Landfill expansion terms tightened
Published on 7/16/2009 by the Times Union written by JORDAN CARLEO-EVANGELIST, Staff writer
ALBANY -- The city will borrow for a significantly shorter period of time to fund the first phase of its controversial landfill expansion into the Pine Bush.
The largest of the bonding measures, a proposed $9 million bond for the first phase of the expansion, was reduced to $8 million to reflect lower than expected bids, and the term of most of the bond was reduced from 25 years to 15.
The change reflected concerns by some members that they were enabling the city to borrow for 25 years to expand a dump projected to only be able to accept garbage for another seven.
Three other bonds for equipment and consultant fees had their terms reduced between five and 10 years.
Councilman Dominick Calsolaro led a four-member faction that voted against all but one of the bonding ordinances, which collectively authorized borrowing up to $14.65 million expansion of the landfill, related restoration of the Pine Bush and other landfill expenses. Joining Calsolaro were Council members Corey Ellis, Catherine Fahey and Barbara Smith.
Supporters argued that the expansion is the only immediate way for Albany to avoid a garbage crisis come year's end.

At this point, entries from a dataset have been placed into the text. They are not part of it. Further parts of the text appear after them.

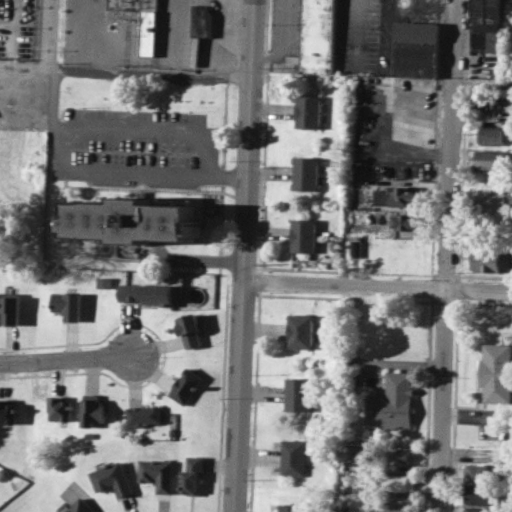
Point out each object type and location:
building: (137, 19)
building: (140, 20)
building: (200, 20)
building: (485, 25)
building: (486, 25)
building: (199, 30)
road: (82, 35)
building: (317, 36)
building: (318, 36)
road: (174, 37)
building: (416, 48)
building: (415, 49)
road: (48, 55)
road: (24, 67)
road: (149, 73)
building: (308, 111)
building: (309, 112)
road: (147, 126)
building: (492, 136)
building: (494, 136)
road: (263, 137)
road: (463, 139)
building: (490, 159)
building: (493, 160)
road: (128, 166)
building: (305, 173)
building: (306, 173)
building: (394, 197)
building: (397, 199)
building: (492, 200)
building: (492, 200)
building: (131, 220)
building: (130, 221)
building: (405, 221)
building: (409, 222)
building: (303, 235)
building: (304, 235)
building: (354, 245)
building: (355, 245)
building: (403, 251)
road: (205, 254)
road: (245, 256)
road: (447, 256)
building: (489, 260)
building: (492, 262)
building: (103, 279)
road: (259, 280)
road: (378, 286)
road: (458, 288)
building: (146, 293)
building: (147, 293)
building: (66, 304)
building: (67, 304)
building: (9, 308)
building: (10, 308)
building: (190, 328)
building: (189, 329)
building: (300, 330)
building: (300, 331)
road: (66, 358)
building: (495, 373)
building: (496, 373)
building: (186, 384)
building: (185, 385)
building: (297, 394)
building: (298, 394)
road: (254, 400)
building: (391, 402)
building: (390, 403)
road: (453, 404)
building: (59, 408)
building: (60, 408)
building: (7, 410)
building: (91, 410)
building: (93, 410)
building: (7, 411)
building: (143, 414)
building: (142, 415)
building: (399, 455)
building: (401, 455)
building: (293, 457)
building: (293, 457)
building: (193, 472)
building: (157, 473)
building: (158, 473)
building: (477, 473)
building: (481, 473)
building: (192, 474)
building: (112, 478)
building: (113, 478)
building: (395, 482)
building: (397, 482)
building: (478, 495)
building: (479, 495)
building: (81, 506)
building: (81, 506)
building: (396, 506)
building: (398, 506)
building: (291, 507)
building: (292, 508)
building: (477, 509)
building: (480, 509)
building: (375, 510)
building: (375, 510)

But even the compromise, brokered between the Common Council and Mayor Jerry Jennings' administration, was not enough to appease its staunchest critics.
Even members of Save the Pine Bush, who have opposed the plan for environmental reasons, used fiscal arguments in trying to derail the agreement.
Included in the compromise was an agreement to review annually how the city pays for the required restoration of the Pine Bush, which could ultimately cost between $15 million and $18 million. The state Department of Conservation is requiring that the city to set aside $10 for every ton of garbage dumped to pay for the restoration work.
Calsolaro and Ellis dubbed plans to borrow for 30 years to pay the first $2.4 million of the restoration a "hidden garbage tax" that unfairly penalizes city taxpayers. He called instead for the city to add the extra $10 on the per-ton fee levied on private trash haulers, who account for most of the dumping.
Backers of the plan countered that raising the tipping fees could drive away business and push the cost back on the taxpayers anyway.
The compromise calls on the city to, in future years, look at alternatives for funding the restoration, including possibly raising tipping fees. Council President Pro Tempore Richard Conti, who helped broker the compromise, conceded it was imperfect -- but ultimately necessary.